(Job item):
In the entries below, give the part that opens with the line containing "You perform the" and closes with the line containing "All Twitter users" as a numbered list, including both of those lines and omitting blank lines.

(Saved data entries):
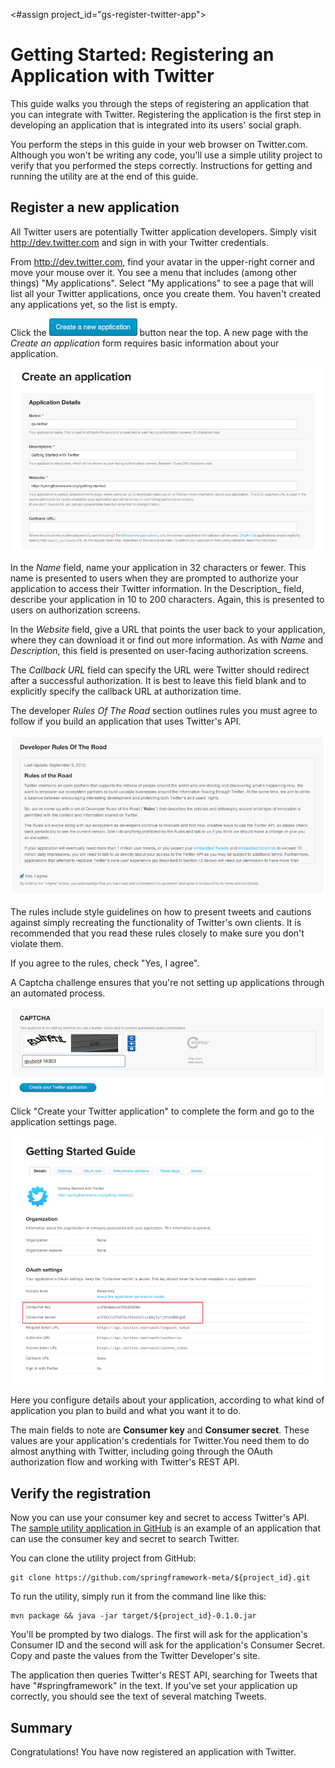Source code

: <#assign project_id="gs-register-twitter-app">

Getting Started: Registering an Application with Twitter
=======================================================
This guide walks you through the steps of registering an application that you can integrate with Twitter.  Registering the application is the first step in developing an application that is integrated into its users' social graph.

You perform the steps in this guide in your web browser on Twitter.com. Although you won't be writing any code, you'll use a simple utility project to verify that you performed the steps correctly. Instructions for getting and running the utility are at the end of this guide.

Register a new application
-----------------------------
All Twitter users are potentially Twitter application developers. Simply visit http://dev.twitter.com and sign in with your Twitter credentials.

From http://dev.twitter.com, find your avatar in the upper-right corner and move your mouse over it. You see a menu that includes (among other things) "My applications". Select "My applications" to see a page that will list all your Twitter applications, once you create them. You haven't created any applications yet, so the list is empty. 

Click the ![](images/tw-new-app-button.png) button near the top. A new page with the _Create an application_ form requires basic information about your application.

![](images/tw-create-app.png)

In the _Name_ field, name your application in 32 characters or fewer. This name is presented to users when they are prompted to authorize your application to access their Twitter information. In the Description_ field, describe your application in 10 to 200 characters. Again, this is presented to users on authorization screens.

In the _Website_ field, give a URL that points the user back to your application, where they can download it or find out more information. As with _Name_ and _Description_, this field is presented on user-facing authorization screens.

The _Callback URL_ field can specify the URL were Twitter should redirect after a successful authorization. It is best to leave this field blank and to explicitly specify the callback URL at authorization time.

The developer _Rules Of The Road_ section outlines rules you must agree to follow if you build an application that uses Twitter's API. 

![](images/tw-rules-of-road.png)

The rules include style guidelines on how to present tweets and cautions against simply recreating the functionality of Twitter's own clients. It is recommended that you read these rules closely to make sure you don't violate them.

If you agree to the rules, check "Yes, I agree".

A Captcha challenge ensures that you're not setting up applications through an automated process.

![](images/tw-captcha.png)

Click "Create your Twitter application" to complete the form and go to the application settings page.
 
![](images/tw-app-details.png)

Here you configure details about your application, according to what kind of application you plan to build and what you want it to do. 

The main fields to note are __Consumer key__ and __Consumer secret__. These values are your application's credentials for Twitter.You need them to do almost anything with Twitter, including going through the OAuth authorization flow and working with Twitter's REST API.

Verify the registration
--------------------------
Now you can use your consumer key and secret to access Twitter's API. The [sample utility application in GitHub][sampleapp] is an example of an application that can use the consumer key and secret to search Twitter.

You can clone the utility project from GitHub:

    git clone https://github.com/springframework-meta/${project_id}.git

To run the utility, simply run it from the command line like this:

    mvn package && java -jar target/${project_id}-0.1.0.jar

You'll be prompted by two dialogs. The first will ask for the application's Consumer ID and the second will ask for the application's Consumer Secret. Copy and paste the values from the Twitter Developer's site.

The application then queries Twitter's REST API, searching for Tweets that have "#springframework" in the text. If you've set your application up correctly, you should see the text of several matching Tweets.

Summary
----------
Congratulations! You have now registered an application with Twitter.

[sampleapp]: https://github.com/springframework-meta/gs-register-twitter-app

* * *

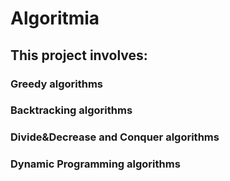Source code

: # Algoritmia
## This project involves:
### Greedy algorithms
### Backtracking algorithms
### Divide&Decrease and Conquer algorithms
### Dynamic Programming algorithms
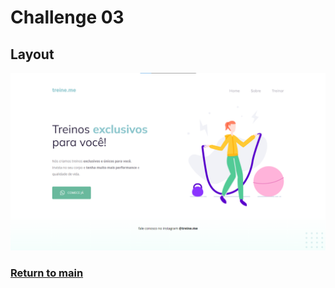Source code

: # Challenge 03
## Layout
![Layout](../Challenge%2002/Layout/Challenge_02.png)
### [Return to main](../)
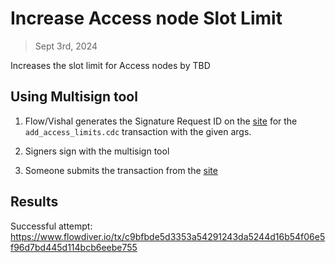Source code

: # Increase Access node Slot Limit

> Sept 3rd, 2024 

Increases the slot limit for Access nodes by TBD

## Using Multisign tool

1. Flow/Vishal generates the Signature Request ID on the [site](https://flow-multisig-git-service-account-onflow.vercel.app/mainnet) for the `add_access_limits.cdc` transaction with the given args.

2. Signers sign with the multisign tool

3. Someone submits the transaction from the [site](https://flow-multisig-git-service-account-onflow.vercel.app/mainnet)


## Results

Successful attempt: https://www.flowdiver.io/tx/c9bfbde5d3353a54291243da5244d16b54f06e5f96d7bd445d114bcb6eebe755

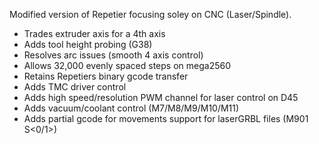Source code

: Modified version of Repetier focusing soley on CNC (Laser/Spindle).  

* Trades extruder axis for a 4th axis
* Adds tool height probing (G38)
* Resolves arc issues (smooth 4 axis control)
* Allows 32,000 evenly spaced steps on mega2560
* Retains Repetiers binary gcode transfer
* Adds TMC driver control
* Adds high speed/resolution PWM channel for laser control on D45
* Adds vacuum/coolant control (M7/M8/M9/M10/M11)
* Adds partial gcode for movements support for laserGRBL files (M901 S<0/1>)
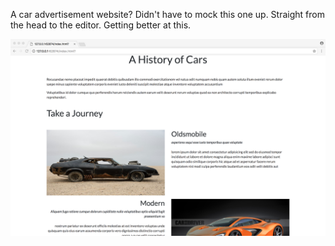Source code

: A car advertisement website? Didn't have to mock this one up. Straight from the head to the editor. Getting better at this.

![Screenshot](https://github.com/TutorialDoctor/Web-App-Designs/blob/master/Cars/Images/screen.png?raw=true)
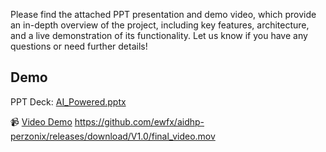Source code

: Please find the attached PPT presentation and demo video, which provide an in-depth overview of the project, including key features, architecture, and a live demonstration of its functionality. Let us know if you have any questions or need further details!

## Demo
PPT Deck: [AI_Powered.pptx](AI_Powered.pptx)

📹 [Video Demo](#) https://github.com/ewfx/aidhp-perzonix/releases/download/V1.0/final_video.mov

(Result below):
1. You perform the steps in this guide in your web browser on Twitter.com. Although you won't be writing any code, you'll use a simple utility project to verify that you performed the steps correctly. Instructions for getting and running the utility are at the end of this guide.
2. Register a new application
3. -----------------------------
4. All Twitter users are potentially Twitter application developers. Simply visit http://dev.twitter.com and sign in with your Twitter credentials.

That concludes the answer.